And I feel—now—as if I had taken hours to tell her.
Then one of our men came to us. He drew back when he saw Mrs. Jevons, and
I followed him to the doorway. He said they were busy with Major
Thesiger. They hadn't started yet with Mr. Jevons.
And then—ages afterwards—one of the surgeons came and called me out of the room. He said the Major would be all right. They'd got the bit of shell out. But—there was Jevons's hand. They'd have to take it off. They couldn't possibly save it. And it was going to be a beastly business. They'd run out of anaesthetics. Thesiger had had the last they'd got.
Yes, of course it would have been better. But Jevons wouldn't hear of it. He knew they were short and Thesiger didn't, and he'd insisted on their doing Thesiger first.
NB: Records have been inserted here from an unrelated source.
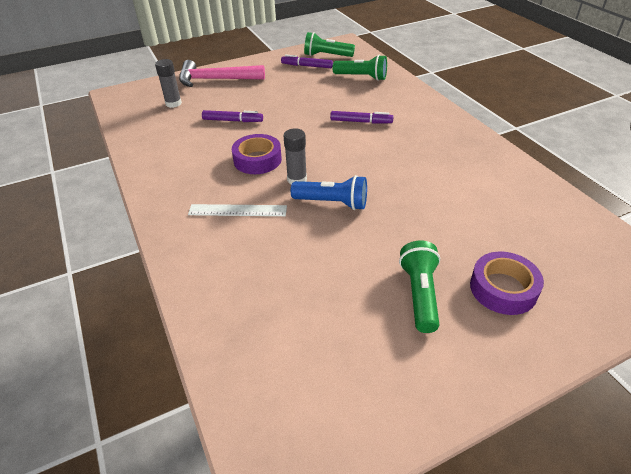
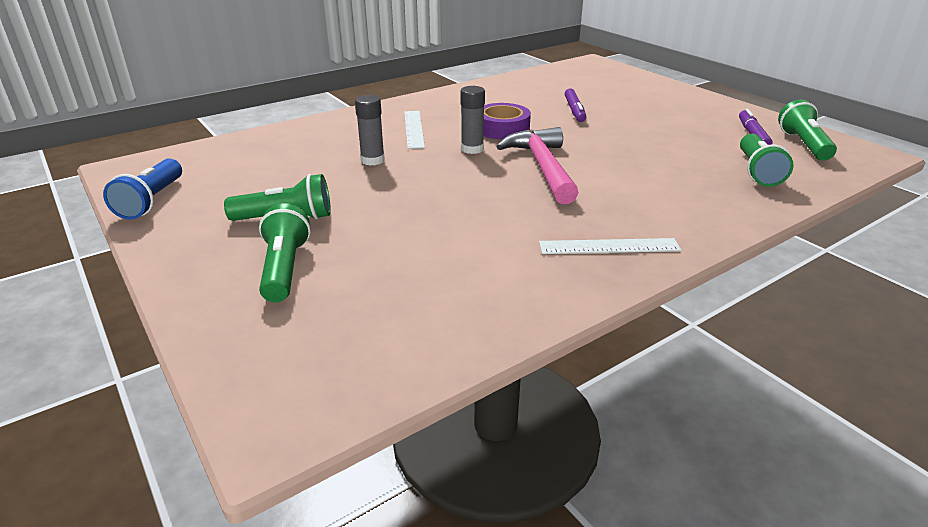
camera: 80 degrees right, 10 degrees down
(173, 103) = (592, 83): grey glue stick -> grey glue stick (372, 160)
(215, 80) = (661, 93): pink hammer -> pink hammer (542, 167)
(332, 203) = (433, 169): blue flashlight -> blue flashlight (152, 201)
(361, 122) = (620, 176): purple marker -> none
(455, 141) = (609, 246): none -> white ruler
(503, 289) = (285, 268): purple tape -> green flashlight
It was an awful mistake, he said, because it would hurt Jevons ten times more than it would hurt anybody else. He thought that I had better get Mrs. Jevons out of that room; the ward where they were operating was next to it.
I couldn't get her out of it.
There were five minutes when I sat there and Viola crouched on the floor beside me with her face hidden on my knees and her hands grabbing me tighter and tighter.
And the door opened and I saw two nuns looking in. I heard one say to another, "C'est sa pauvre femme qui devient folle." And the door closed on us.
* * * * *
"All that fuss about a hand!" Jimmy had come out of his faint and was trying to restore Viola to a sense of proportion. If all the rest of him had been blown away, he said, by that confounded shell, and only his hand had been left, she might have had something to cry for.